Changes to work paradigms brought on by the pandemic have also greatly increased the need for remote collaboration tools. Digitalization empowers collaboration across departments and between various stakeholders, no matter where they’re located, an increasingly important capability in the age of a global pandemic.

Modularization Accelerates Construction Workflows

Alongside digital innovations, EPCs are increasingly relying on modularization to facilitate the efficient construction of energy infrastructure. Modular construction — the process in which components of a building or other asset are constructed off-site under controlled plant conditions — is usually faster, more efficient, and more affordable than traditional construction methods, and it comes especially in handy when constructing energy infrastructure components.

One key benefit of modularization is that it’s a highly repeatable process. Components like a small nuclear reactor, for example, are designed once, manufactured offsite and then shipped and installed on-site. That means all the workers need to do is place the reactor in its correct position and bolt it in. As energy facilities expand across the world, EPCs are increasingly relying on modularization to save on both time and costs.

Modularization also makes training processes more efficient. Consider that a modular nuclear reactor design may be implemented across several power plants. Once an employee is trained to conduct maintenance on one, that employee is able to work on the subsequent reactors because they’re all identical. That said, modularization also makes it possible to leapfrog over maintenance altogether, improving operations and maintenance efficiency. A reactor that’s been in operation past its original design life may be an unlikely candidate for refueling, given the risks and costs associated. Thanks to modularization, workers can simply replace that old reactor with a new modular reactor, cutting down on both maintenance and construction costs.

Looking Ahead: The Future of Digitalization And Energy Construction

The pace of digital innovation shows no signs of slowing, and EPCs will have to keep in time with it to remain competitive bidders for nuclear, chemical, and LNG sector jobs.

Looking ahead, there’s no doubt that an increased emphasis on remote collaboration tools will play a role in the continuing digitalization of the construction industry.

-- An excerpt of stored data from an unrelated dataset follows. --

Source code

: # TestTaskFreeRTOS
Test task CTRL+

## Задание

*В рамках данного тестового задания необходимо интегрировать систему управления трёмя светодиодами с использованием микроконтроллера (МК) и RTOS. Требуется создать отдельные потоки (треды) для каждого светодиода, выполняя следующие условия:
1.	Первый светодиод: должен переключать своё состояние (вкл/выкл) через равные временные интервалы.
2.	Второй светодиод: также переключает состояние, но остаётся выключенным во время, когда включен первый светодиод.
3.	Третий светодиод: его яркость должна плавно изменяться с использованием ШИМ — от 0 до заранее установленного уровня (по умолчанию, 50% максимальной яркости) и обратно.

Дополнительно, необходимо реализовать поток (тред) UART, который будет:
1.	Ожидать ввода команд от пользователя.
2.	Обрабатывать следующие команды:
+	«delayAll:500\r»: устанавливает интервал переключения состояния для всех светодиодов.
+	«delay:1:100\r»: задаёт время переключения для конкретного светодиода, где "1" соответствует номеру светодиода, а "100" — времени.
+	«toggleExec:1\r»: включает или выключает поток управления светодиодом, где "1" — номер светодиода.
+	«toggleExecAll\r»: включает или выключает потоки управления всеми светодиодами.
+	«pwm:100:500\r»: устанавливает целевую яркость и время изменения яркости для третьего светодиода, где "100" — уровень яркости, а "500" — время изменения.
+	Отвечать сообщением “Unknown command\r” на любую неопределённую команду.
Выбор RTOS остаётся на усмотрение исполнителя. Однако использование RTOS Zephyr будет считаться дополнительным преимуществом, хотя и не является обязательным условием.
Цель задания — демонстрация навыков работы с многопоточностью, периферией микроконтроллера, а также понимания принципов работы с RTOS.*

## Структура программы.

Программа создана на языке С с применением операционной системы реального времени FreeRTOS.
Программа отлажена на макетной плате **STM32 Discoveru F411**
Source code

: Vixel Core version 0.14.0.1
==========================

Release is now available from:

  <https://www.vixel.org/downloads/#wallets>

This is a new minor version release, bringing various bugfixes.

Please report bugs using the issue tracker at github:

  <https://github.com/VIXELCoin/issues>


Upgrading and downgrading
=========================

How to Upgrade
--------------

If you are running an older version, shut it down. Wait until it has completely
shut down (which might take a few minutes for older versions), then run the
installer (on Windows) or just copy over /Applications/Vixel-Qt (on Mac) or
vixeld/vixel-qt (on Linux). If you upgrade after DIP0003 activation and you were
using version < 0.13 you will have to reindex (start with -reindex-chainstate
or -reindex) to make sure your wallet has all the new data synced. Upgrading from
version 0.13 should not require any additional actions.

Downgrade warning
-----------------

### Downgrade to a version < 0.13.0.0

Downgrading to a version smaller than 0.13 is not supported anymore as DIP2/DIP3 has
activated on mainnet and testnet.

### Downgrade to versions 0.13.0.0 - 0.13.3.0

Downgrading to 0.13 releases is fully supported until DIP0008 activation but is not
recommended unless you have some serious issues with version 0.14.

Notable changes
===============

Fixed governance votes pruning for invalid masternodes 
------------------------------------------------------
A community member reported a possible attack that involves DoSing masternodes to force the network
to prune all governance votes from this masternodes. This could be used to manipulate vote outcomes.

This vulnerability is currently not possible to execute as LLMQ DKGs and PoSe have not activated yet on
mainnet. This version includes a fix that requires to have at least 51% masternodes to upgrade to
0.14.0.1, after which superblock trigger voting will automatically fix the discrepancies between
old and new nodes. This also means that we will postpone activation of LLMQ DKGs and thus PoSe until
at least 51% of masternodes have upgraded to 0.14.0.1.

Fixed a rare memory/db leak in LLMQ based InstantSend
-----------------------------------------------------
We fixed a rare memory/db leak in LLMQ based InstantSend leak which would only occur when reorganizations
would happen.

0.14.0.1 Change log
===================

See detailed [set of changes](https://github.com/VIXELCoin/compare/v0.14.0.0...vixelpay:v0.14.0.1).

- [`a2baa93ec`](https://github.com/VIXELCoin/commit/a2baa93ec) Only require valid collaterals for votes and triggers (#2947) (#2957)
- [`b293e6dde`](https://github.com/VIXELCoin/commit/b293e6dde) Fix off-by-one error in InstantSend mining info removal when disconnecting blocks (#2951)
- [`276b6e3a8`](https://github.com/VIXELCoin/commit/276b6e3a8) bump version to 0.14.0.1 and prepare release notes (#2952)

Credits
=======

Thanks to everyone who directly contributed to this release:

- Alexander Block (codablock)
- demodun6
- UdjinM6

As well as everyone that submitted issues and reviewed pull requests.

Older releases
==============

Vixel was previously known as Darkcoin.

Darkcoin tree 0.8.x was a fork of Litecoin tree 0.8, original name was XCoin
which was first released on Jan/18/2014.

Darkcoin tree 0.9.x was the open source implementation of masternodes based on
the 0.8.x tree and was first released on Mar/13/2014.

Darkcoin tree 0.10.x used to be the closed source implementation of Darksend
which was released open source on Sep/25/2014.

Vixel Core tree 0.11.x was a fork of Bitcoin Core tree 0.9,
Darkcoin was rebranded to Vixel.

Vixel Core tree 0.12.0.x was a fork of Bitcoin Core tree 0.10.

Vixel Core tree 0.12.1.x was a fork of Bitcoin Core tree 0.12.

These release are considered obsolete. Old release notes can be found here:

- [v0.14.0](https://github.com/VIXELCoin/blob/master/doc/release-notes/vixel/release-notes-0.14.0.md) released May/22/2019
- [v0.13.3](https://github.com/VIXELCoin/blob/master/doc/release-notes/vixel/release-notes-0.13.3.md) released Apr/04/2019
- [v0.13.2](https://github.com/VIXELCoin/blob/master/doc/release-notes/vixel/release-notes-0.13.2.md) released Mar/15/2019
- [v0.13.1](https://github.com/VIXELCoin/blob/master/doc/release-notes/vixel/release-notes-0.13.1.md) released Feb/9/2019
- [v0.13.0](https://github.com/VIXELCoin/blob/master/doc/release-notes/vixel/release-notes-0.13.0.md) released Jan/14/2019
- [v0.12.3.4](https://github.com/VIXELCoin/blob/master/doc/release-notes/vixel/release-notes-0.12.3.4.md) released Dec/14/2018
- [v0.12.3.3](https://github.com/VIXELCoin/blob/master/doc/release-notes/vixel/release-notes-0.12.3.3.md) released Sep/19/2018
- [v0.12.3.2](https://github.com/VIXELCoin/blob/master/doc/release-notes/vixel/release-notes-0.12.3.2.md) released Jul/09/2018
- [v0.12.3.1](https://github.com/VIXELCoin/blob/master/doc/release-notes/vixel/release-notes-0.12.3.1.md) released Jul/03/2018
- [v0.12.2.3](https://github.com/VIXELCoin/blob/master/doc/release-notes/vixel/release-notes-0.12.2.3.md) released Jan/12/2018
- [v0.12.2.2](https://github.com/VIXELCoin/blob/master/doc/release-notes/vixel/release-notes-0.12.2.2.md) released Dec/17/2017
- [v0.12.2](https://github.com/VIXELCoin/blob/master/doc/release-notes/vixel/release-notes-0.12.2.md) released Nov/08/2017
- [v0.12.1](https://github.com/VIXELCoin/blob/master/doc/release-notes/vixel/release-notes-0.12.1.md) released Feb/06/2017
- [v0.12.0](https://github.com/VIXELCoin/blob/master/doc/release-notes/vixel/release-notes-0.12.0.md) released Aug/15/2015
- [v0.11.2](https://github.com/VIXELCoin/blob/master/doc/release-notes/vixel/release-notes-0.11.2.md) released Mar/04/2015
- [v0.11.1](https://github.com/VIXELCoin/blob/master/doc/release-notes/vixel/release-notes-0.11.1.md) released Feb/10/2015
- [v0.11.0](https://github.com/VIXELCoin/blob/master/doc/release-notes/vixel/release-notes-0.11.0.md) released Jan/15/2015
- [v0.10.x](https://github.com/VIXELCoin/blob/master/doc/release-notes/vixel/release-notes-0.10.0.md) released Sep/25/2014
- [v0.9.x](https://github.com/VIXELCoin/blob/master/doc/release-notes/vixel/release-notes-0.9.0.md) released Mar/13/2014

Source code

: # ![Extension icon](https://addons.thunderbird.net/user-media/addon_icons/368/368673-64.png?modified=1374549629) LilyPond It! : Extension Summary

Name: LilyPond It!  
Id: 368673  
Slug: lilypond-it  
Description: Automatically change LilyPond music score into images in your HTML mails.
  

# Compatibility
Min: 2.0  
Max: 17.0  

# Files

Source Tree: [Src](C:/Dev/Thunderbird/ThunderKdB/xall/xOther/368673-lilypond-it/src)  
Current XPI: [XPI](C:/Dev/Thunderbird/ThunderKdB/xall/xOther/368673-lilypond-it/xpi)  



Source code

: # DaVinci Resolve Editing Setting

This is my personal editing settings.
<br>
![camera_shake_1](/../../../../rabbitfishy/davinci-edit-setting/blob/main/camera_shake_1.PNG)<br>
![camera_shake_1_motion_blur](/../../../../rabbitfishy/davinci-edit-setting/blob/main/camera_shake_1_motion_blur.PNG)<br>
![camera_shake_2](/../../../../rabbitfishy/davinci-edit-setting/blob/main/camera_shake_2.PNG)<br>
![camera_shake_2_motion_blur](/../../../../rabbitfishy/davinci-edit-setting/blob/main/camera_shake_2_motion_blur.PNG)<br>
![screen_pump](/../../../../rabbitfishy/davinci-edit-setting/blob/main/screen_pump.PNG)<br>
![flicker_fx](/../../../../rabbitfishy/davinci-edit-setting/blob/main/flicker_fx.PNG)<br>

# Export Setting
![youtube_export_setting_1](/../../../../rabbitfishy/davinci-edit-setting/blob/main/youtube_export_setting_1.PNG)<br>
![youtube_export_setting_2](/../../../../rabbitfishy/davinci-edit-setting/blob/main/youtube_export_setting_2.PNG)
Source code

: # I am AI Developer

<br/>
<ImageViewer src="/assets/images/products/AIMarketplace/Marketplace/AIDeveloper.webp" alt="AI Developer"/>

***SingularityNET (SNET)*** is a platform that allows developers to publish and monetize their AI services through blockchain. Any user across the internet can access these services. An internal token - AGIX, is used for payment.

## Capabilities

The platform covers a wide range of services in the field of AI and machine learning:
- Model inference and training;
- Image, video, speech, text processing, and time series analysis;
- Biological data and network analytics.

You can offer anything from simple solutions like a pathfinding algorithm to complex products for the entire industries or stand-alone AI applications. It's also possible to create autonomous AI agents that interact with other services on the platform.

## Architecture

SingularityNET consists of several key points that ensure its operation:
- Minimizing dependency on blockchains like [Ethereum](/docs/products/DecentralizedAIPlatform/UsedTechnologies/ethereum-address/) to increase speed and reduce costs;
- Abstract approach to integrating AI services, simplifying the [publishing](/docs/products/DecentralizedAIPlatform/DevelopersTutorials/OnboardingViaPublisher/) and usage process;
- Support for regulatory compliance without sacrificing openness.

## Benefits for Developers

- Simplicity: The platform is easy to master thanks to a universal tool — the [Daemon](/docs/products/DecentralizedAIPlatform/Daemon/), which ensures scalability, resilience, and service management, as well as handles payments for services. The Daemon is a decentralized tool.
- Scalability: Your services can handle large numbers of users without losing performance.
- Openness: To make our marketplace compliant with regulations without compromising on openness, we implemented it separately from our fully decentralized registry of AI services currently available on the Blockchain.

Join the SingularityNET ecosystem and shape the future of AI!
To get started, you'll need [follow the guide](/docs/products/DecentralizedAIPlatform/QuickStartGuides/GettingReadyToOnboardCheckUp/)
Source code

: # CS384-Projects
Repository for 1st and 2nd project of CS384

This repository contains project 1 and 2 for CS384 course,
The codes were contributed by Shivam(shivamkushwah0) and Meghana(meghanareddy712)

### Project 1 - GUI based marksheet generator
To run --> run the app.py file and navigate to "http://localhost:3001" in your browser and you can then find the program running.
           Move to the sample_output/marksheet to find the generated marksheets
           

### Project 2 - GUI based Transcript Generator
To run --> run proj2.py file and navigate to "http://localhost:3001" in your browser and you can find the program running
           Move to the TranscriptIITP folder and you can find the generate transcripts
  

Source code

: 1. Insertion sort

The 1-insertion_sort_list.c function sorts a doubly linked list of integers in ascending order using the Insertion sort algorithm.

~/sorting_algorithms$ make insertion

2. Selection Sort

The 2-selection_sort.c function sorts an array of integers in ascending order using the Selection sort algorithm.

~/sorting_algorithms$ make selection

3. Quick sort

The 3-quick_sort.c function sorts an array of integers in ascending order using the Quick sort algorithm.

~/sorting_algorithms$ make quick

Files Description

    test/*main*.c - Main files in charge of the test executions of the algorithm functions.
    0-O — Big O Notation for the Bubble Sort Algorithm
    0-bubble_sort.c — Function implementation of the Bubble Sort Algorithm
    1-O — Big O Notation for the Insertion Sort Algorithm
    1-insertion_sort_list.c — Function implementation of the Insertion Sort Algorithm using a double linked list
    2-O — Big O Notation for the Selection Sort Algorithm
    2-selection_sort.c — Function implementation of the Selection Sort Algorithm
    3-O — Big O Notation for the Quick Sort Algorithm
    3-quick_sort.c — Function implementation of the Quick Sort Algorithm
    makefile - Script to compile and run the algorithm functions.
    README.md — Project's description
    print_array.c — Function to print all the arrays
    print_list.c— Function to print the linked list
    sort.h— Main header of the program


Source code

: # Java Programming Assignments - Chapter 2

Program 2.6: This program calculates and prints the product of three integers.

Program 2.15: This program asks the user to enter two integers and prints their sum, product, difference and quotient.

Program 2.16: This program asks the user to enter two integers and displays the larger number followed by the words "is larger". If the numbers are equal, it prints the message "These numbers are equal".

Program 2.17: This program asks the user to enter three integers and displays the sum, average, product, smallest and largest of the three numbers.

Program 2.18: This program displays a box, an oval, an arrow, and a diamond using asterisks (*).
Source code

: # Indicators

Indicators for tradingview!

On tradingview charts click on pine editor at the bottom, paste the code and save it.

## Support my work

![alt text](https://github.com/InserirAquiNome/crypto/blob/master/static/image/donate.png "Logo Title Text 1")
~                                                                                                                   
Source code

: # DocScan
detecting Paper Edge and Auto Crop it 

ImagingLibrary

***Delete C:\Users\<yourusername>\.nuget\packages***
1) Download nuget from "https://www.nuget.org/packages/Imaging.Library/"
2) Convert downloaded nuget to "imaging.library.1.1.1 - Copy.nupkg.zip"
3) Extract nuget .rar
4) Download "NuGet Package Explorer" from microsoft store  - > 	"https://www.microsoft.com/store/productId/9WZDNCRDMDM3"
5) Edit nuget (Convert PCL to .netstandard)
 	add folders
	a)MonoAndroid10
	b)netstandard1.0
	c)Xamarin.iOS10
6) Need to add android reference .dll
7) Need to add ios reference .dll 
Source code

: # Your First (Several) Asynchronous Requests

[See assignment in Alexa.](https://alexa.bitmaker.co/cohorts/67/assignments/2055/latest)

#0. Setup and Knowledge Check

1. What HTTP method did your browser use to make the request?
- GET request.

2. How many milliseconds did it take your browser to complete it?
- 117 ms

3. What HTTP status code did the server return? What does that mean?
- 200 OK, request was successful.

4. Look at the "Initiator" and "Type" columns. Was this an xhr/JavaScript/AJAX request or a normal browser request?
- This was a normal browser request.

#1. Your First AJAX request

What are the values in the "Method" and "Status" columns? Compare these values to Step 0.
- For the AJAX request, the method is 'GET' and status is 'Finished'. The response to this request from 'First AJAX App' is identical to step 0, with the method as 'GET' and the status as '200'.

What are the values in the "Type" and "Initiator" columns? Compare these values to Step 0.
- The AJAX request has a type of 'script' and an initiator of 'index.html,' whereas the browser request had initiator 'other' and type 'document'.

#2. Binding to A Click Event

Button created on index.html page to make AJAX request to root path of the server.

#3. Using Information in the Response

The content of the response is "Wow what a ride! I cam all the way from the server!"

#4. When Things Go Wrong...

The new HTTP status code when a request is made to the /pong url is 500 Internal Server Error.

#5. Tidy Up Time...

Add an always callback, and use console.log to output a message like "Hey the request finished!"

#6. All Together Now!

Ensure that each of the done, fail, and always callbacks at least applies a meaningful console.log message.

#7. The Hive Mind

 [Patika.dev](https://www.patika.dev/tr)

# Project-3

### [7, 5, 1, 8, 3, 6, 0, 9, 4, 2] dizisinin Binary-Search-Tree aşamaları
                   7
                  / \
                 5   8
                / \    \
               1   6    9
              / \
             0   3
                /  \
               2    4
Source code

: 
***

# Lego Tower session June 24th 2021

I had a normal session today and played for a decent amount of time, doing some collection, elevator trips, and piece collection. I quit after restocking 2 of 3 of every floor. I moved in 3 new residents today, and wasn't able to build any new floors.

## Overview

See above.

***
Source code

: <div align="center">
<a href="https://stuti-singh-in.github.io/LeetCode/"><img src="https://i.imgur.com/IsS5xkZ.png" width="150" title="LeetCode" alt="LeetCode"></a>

Digital twin technology will continue to advance and add to the construction industry’s remote collaboration capabilities, enabling workers to remotely monitor all real-time data and even fix equipment from tens of thousands of feet away to prevent potential disasters.

What’s more, as the energy industry continues to expand, so will the construction sector’s need to adapt to greater demand. Safety and efficiency facilitated by advanced digital technologies will continue to be a top priority for nuclear and chemical facilities. LNG exports and infrastructure advances continue to make significant headway in the U.S., especially in response to meeting demand in energy-starved Europe . The LNG market alone is poised to balloon to almost $200 billion in the next five years. As a result, construction companies will need to continue forging ahead with modularization strategies and digital tools that promote the safe, streamlined, and efficient facilitation of LNG projects.

Last Words

The future is fast approaching. Some would even argue that it’s already arrived at our doorstep. Digital innovations like virtual reality, artificial intelligence, and remote collaboration tools — technologies that seemed far-fetched and futuristic just a few years ago — now exist to create safer and more efficient workflows for construction companies working on energy infrastructure projects. Modularization, though it’s been leveraged in energy construction for years, will continue to make advances as the need for energy infrastructure expands worldwide.